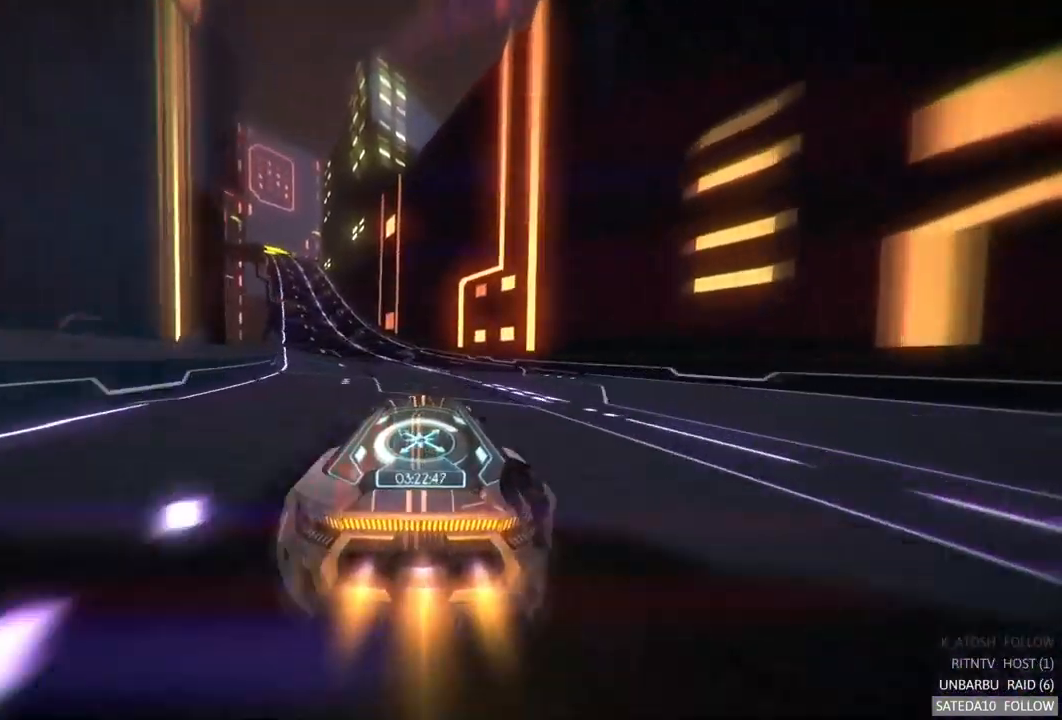
{"buttons": ["A", "R2"], "left_stick": "center", "right_stick": "center", "events": [[117, "left_stick", "left"], [317, "left_stick", "center"]]}
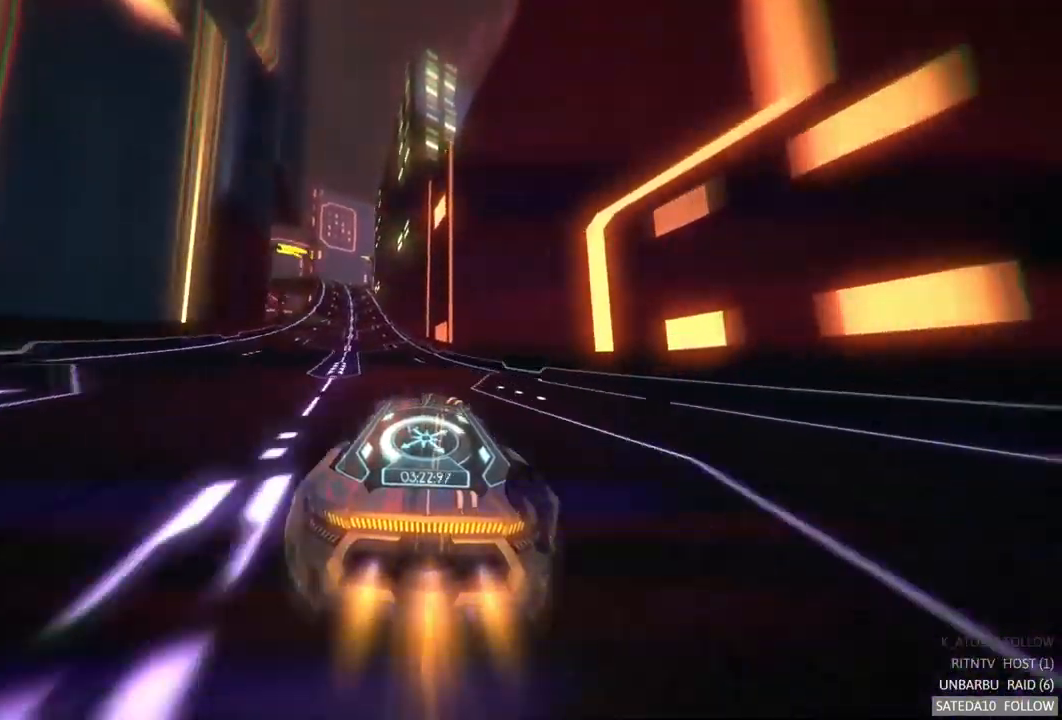
{"buttons": ["R2"], "left_stick": "center", "right_stick": "center", "events": [[67, "left_stick", "left"], [266, "A", "up"], [266, "left_stick", "center"]]}
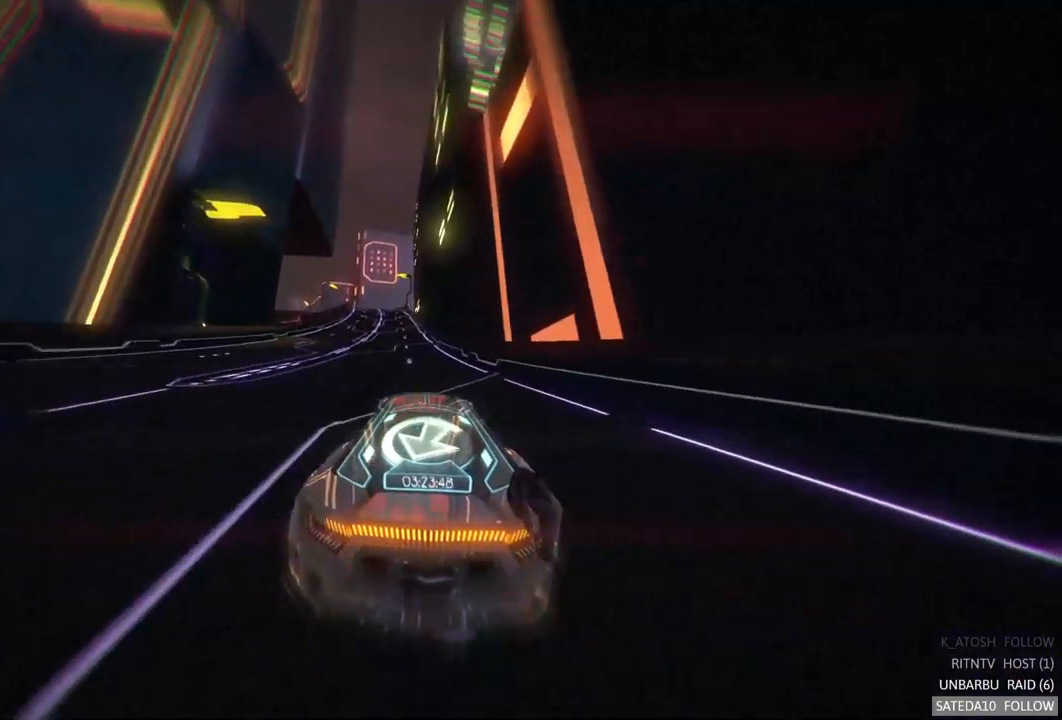
{"buttons": ["R2"], "left_stick": "center", "right_stick": "center", "events": [[67, "left_stick", "left"], [267, "left_stick", "center"]]}
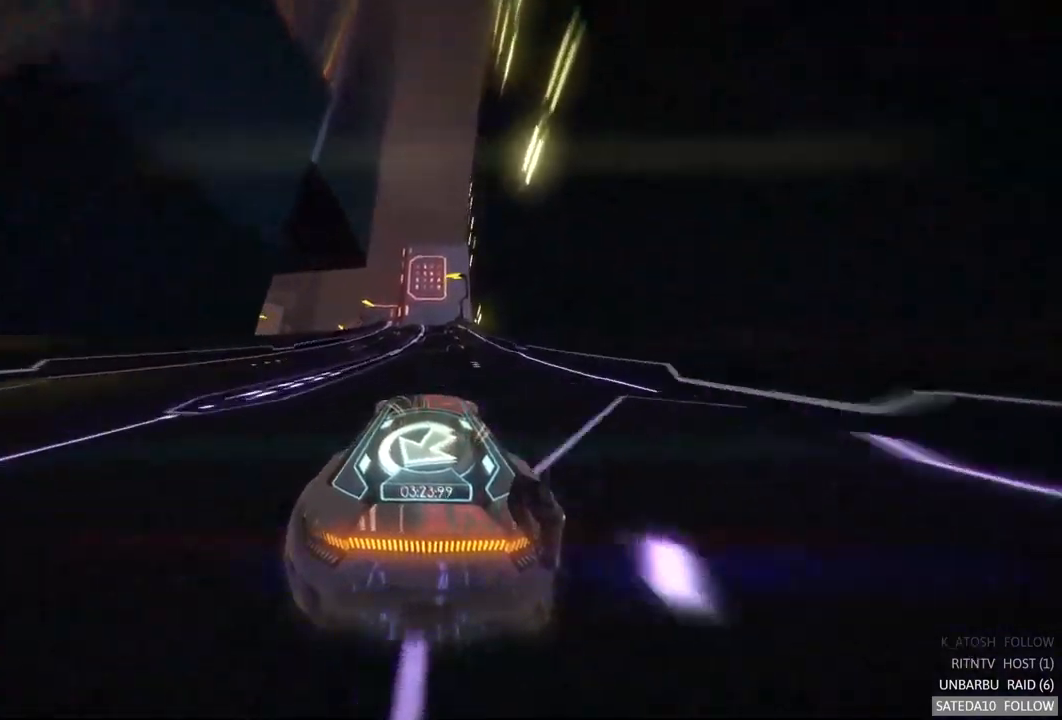
{"buttons": ["R2"], "left_stick": "center", "right_stick": "center", "events": []}
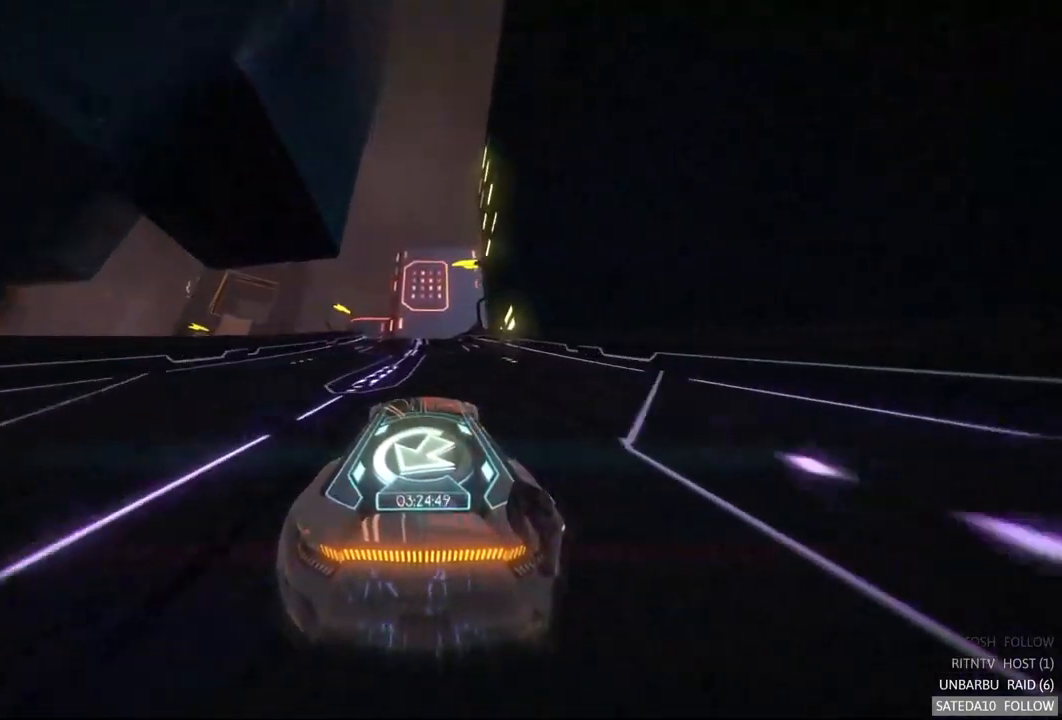
{"buttons": ["R2"], "left_stick": "center", "right_stick": "center", "events": []}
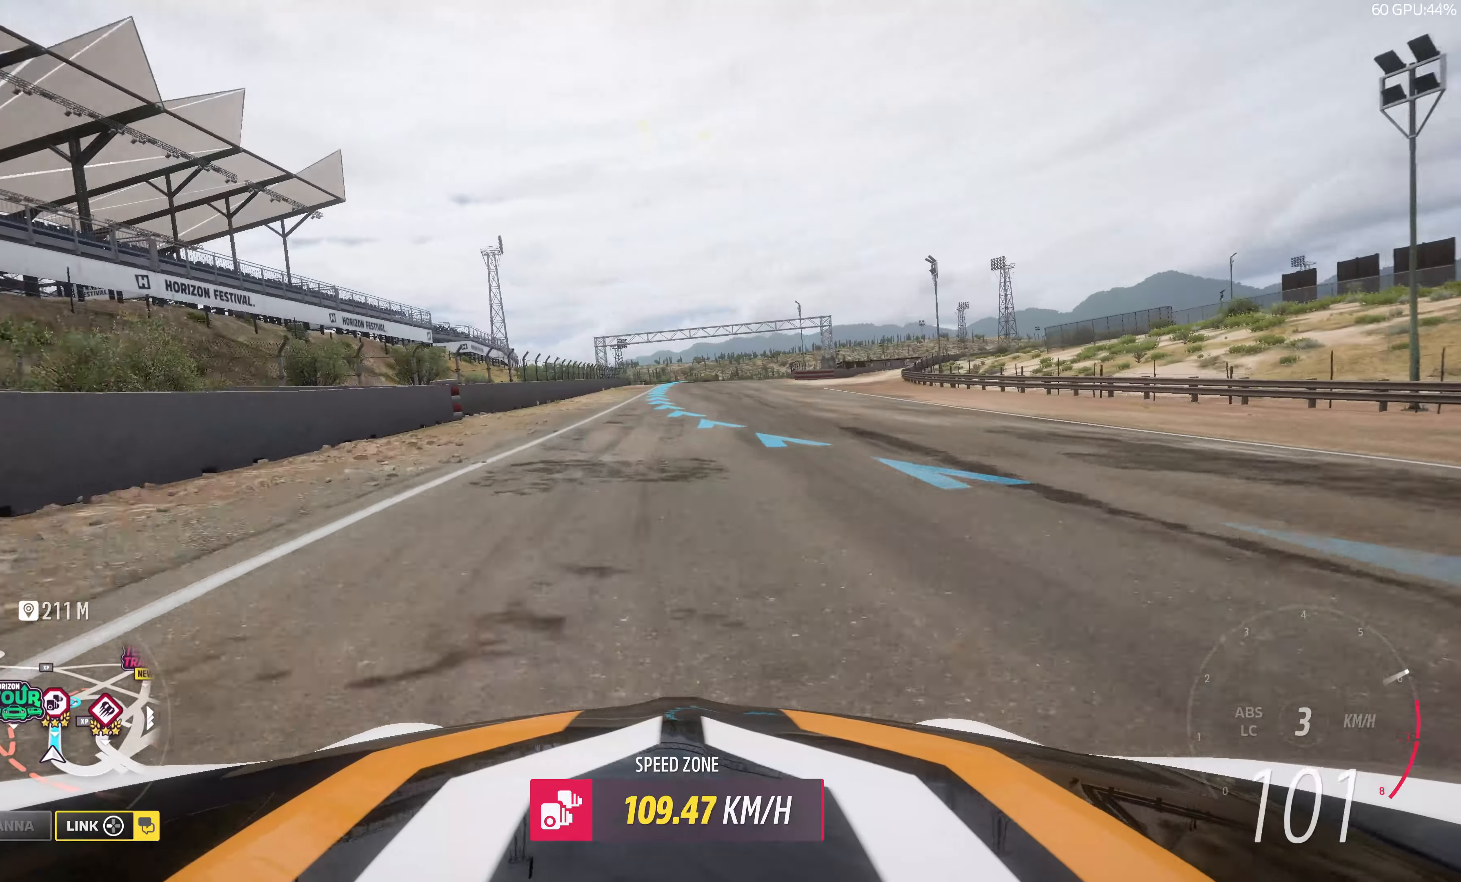
Gameplay with a controller (PlayStation layout); each line is a JSON object with the inputs held at the frame after it. "events" lists button and stick changes between this image and that frame as [ms after this image, input, new state], when the widget could be followed in between.
{"buttons": ["R1", "R2"], "left_stick": "up", "right_stick": "center", "events": [[117, "R1", "down"], [267, "R1", "up"], [450, "R1", "down"]]}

━━━━━━━━━━━━━━━━━━━━

| What to produce |
Everything in the records except the pictures should be printed again exactly.

| Exercise answer |
{"buttons": ["A", "R2"], "left_stick": "center", "right_stick": "center", "events": [[117, "left_stick", "left"], [317, "left_stick", "center"]]}
{"buttons": ["R2"], "left_stick": "center", "right_stick": "center", "events": [[67, "left_stick", "left"], [266, "A", "up"], [266, "left_stick", "center"]]}
{"buttons": ["R2"], "left_stick": "center", "right_stick": "center", "events": [[67, "left_stick", "left"], [267, "left_stick", "center"]]}
{"buttons": ["R2"], "left_stick": "center", "right_stick": "center", "events": []}
{"buttons": ["R2"], "left_stick": "center", "right_stick": "center", "events": []}
Gameplay with a controller (PlayStation layout); each line is a JSON object with the inputs held at the frame after it. "events" lists button and stick changes between this image and that frame as [ms after this image, input, new state], when the widget could be followed in between.
{"buttons": ["R1", "R2"], "left_stick": "up", "right_stick": "center", "events": [[117, "R1", "down"], [267, "R1", "up"], [450, "R1", "down"]]}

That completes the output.